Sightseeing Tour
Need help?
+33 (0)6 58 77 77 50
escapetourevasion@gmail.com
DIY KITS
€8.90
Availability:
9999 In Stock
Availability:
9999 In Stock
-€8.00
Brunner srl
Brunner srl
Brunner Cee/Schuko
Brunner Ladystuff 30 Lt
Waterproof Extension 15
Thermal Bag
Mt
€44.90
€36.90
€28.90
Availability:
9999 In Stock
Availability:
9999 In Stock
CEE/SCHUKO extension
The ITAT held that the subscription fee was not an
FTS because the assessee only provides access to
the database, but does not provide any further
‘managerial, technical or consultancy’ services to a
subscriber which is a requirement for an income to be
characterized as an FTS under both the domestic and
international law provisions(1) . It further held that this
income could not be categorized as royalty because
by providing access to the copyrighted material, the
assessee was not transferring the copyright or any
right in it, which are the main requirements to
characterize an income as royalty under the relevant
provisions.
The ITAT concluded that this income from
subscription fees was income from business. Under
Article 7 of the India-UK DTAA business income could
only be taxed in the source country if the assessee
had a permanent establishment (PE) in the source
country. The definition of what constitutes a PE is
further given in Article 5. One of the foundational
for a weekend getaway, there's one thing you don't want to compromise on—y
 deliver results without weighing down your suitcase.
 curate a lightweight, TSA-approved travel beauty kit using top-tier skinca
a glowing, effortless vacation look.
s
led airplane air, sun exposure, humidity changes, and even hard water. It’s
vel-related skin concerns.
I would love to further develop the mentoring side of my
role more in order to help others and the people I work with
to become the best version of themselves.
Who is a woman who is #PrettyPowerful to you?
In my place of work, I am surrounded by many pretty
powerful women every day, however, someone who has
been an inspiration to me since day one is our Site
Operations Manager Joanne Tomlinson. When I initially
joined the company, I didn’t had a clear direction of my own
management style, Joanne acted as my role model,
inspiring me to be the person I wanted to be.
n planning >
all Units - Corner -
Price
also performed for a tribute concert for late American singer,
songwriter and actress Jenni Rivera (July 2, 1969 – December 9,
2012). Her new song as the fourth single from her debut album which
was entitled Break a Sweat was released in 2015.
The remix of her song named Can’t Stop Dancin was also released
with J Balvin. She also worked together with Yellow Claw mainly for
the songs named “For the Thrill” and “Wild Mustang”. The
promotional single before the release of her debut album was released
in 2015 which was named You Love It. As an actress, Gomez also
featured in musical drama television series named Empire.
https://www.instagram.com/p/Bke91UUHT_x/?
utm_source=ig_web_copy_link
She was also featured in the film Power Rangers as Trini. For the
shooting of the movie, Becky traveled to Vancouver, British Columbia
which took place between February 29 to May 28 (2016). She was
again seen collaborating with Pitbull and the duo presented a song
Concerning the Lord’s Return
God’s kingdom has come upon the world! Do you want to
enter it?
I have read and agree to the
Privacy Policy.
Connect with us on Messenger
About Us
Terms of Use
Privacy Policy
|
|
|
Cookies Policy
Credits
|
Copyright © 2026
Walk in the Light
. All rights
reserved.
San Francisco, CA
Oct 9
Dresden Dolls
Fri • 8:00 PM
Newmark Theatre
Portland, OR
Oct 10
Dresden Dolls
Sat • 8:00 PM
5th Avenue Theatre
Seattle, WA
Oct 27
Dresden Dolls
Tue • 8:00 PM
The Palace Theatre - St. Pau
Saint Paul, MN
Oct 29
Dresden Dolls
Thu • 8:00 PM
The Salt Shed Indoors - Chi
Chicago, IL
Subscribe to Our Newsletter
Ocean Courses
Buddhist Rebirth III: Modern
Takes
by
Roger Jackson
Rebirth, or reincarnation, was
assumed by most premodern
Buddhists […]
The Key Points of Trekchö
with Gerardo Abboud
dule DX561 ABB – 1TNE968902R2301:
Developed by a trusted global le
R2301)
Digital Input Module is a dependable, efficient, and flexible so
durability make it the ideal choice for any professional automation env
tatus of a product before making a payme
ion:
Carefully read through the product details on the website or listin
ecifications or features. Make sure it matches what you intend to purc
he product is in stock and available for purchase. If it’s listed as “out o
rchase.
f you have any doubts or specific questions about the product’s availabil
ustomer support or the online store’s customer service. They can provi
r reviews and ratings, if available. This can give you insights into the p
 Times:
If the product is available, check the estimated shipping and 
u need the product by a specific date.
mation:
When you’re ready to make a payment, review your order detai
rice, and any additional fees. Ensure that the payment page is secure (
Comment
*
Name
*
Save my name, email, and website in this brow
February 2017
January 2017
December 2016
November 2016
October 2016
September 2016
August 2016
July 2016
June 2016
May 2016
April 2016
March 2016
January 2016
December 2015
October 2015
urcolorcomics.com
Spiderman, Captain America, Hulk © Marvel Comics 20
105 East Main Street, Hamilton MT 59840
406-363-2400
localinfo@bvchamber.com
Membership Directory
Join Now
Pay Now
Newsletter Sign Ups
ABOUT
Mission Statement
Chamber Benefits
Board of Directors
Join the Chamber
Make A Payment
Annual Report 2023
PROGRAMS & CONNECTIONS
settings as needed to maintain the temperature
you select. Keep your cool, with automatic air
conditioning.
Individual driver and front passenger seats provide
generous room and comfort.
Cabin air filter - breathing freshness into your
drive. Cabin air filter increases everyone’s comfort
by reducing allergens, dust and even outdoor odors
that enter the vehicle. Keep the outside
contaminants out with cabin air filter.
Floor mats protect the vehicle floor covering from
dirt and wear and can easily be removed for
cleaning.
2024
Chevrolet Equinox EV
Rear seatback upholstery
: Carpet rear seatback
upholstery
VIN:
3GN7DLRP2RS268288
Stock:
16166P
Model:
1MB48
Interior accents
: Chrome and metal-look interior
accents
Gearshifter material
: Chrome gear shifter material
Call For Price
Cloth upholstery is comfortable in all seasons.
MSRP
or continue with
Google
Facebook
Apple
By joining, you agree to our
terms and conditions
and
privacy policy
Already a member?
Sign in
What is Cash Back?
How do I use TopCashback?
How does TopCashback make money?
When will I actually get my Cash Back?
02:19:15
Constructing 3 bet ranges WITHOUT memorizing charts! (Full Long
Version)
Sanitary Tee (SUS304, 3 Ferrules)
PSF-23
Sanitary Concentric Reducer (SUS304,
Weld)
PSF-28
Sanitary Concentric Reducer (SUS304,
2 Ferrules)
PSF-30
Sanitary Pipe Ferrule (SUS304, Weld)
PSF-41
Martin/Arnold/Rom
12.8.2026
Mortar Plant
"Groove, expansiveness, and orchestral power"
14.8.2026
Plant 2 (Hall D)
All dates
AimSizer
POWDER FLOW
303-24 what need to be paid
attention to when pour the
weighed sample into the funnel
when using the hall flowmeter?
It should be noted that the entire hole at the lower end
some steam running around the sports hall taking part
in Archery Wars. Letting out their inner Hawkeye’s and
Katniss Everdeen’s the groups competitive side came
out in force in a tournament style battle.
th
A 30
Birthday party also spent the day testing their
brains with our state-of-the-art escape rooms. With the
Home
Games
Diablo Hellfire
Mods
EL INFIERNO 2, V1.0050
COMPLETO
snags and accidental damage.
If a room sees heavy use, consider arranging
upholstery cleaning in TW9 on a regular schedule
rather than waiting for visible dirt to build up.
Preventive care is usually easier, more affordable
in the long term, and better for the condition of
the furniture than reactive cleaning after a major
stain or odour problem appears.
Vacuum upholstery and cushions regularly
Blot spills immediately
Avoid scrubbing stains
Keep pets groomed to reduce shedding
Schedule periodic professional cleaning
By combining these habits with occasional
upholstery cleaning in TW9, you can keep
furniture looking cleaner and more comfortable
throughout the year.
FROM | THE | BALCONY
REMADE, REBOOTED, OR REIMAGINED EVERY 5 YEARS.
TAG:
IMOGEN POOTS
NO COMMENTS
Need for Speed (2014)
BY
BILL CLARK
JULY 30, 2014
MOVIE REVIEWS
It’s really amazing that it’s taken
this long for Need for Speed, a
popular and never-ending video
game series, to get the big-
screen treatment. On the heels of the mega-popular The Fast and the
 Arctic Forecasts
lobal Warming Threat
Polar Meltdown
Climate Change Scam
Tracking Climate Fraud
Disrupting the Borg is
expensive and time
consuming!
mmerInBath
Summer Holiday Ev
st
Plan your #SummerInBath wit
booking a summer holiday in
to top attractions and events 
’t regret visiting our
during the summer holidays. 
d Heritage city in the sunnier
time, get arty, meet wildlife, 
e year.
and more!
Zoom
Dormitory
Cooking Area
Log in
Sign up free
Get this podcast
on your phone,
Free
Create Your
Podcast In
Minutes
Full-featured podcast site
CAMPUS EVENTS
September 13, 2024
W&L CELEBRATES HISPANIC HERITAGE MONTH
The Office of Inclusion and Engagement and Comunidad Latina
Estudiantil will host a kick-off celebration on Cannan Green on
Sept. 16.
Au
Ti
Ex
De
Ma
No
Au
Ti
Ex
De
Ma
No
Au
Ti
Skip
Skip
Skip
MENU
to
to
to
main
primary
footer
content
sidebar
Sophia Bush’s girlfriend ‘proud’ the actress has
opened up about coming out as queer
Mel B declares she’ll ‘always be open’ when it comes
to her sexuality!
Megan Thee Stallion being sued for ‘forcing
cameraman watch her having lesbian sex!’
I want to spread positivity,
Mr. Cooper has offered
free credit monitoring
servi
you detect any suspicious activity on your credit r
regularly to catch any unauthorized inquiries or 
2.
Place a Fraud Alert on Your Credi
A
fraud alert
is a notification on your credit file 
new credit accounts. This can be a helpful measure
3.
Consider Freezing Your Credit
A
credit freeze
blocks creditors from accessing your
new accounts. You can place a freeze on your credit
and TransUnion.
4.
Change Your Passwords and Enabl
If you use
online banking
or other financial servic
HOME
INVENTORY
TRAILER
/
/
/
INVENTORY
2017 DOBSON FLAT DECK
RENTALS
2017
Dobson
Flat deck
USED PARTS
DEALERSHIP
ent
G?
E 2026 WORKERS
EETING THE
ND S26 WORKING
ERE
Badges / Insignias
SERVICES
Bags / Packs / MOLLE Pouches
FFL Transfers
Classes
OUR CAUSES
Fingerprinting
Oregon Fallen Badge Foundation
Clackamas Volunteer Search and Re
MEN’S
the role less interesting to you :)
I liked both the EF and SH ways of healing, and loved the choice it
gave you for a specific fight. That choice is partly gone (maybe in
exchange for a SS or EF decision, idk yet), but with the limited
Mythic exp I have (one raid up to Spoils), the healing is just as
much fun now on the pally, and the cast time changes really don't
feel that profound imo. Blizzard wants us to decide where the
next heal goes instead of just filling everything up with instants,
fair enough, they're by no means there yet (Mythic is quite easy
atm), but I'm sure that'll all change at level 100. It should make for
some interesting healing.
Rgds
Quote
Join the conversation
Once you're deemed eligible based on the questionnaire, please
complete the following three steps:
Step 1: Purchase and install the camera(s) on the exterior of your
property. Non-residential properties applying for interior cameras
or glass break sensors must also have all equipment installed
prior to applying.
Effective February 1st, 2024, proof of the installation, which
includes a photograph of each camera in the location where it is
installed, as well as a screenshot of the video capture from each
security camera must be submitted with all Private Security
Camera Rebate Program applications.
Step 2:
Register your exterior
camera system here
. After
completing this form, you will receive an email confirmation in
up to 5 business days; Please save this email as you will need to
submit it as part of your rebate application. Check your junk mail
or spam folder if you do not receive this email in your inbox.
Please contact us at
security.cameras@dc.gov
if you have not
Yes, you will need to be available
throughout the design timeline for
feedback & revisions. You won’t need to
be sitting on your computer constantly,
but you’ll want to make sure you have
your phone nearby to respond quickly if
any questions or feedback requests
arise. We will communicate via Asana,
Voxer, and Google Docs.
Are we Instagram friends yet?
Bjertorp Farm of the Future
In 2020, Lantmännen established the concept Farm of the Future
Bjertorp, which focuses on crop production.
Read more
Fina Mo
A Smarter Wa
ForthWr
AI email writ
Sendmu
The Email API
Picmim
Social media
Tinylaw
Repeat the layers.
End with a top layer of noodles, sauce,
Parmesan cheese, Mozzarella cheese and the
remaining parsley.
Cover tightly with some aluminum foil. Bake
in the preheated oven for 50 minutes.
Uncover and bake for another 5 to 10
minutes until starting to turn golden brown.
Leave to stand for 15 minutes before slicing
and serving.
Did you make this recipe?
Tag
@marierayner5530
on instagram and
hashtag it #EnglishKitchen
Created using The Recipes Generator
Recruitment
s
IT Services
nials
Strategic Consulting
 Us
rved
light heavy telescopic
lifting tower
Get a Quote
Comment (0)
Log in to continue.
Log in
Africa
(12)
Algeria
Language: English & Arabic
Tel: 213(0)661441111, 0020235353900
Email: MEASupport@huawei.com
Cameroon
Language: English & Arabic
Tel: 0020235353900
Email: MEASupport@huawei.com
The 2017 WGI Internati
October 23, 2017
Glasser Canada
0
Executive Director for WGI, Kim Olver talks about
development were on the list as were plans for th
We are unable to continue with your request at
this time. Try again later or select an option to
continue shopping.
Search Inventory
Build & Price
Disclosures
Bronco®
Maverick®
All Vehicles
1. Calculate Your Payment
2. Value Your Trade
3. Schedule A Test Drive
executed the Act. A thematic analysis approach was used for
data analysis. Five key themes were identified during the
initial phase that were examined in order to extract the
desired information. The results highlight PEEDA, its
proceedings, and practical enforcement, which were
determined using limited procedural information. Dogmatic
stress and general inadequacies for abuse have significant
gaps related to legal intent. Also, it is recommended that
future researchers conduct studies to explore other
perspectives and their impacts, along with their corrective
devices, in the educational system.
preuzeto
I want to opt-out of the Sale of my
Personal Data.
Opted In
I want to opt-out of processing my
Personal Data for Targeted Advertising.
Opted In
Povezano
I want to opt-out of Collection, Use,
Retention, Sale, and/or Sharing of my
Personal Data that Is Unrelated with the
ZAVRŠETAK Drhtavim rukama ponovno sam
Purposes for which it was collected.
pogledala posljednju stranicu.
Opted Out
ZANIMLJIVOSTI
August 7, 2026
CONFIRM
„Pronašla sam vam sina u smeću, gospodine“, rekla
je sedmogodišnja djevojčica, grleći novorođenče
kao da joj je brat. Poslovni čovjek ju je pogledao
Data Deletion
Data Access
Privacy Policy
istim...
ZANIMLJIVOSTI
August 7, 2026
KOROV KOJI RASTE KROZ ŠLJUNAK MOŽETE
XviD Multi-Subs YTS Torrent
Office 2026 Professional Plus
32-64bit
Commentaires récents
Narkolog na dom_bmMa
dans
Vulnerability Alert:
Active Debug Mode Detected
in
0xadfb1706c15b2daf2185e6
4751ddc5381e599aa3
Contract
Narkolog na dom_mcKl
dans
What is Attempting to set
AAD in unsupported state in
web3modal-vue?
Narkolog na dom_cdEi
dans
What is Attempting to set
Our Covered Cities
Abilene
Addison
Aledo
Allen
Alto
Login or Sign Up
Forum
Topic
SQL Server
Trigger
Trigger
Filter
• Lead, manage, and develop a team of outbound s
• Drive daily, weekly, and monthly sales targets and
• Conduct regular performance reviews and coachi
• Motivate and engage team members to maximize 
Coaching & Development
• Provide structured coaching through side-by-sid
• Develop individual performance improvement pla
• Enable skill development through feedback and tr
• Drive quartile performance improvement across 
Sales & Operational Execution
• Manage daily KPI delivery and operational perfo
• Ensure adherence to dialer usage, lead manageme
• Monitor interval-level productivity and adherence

Exercise instructions
Copy, exactly and only, the lines above that begin with the one containing "Terms of Use" and finish with the one containing "Mission Statement".

Your response
Terms of Use
Privacy Policy
|
|
|
Cookies Policy
Credits
|
Copyright © 2026
Walk in the Light
. All rights
reserved.
San Francisco, CA
Oct 9
Dresden Dolls
Fri • 8:00 PM
Newmark Theatre
Portland, OR
Oct 10
Dresden Dolls
Sat • 8:00 PM
5th Avenue Theatre
Seattle, WA
Oct 27
Dresden Dolls
Tue • 8:00 PM
The Palace Theatre - St. Pau
Saint Paul, MN
Oct 29
Dresden Dolls
Thu • 8:00 PM
The Salt Shed Indoors - Chi
Chicago, IL
Subscribe to Our Newsletter
Ocean Courses
Buddhist Rebirth III: Modern
Takes
by
Roger Jackson
Rebirth, or reincarnation, was
assumed by most premodern
Buddhists […]
The Key Points of Trekchö
with Gerardo Abboud
dule DX561 ABB – 1TNE968902R2301:
Developed by a trusted global le
R2301)
Digital Input Module is a dependable, efficient, and flexible so
durability make it the ideal choice for any professional automation env
tatus of a product before making a payme
ion:
Carefully read through the product details on the website or listin
ecifications or features. Make sure it matches what you intend to purc
he product is in stock and available for purchase. If it’s listed as “out o
rchase.
f you have any doubts or specific questions about the product’s availabil
ustomer support or the online store’s customer service. They can provi
r reviews and ratings, if available. This can give you insights into the p
 Times:
If the product is available, check the estimated shipping and 
u need the product by a specific date.
mation:
When you’re ready to make a payment, review your order detai
rice, and any additional fees. Ensure that the payment page is secure (
Comment
*
Name
*
Save my name, email, and website in this brow
February 2017
January 2017
December 2016
November 2016
October 2016
September 2016
August 2016
July 2016
June 2016
May 2016
April 2016
March 2016
January 2016
December 2015
October 2015
urcolorcomics.com
Spiderman, Captain America, Hulk © Marvel Comics 20
105 East Main Street, Hamilton MT 59840
406-363-2400
localinfo@bvchamber.com
Membership Directory
Join Now
Pay Now
Newsletter Sign Ups
ABOUT
Mission Statement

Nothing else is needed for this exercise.